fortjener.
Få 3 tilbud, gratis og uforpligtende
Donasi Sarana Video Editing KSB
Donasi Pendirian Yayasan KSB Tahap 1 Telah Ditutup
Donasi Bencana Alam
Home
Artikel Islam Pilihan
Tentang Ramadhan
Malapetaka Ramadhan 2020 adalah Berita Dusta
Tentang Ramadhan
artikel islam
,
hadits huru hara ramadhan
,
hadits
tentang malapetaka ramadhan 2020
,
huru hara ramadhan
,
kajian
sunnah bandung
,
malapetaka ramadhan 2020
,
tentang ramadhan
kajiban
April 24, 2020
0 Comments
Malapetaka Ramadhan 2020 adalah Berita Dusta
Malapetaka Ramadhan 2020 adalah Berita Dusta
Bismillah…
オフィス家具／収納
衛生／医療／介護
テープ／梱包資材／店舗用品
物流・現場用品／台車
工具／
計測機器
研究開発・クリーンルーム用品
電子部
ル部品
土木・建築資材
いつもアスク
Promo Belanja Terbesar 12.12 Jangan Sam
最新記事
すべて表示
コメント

◇ ◇ ◇ ◇

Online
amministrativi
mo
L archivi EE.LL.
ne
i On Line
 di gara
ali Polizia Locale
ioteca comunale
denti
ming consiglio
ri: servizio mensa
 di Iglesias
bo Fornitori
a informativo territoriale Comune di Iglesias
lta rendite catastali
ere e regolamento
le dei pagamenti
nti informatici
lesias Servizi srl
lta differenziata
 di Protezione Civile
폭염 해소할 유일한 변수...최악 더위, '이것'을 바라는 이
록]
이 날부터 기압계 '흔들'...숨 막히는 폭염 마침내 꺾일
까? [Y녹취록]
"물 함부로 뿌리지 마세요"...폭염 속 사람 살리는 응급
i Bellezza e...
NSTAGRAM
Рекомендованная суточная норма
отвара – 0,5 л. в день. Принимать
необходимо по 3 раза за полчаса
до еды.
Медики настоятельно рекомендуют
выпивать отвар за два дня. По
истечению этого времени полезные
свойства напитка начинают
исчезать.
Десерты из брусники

◇ ◇ ◇ ◇

- Work task
Pull out every line in the records above that contains the string "hara". Case counts.

- Written response
hadits huru hara ramadhan
huru hara ramadhan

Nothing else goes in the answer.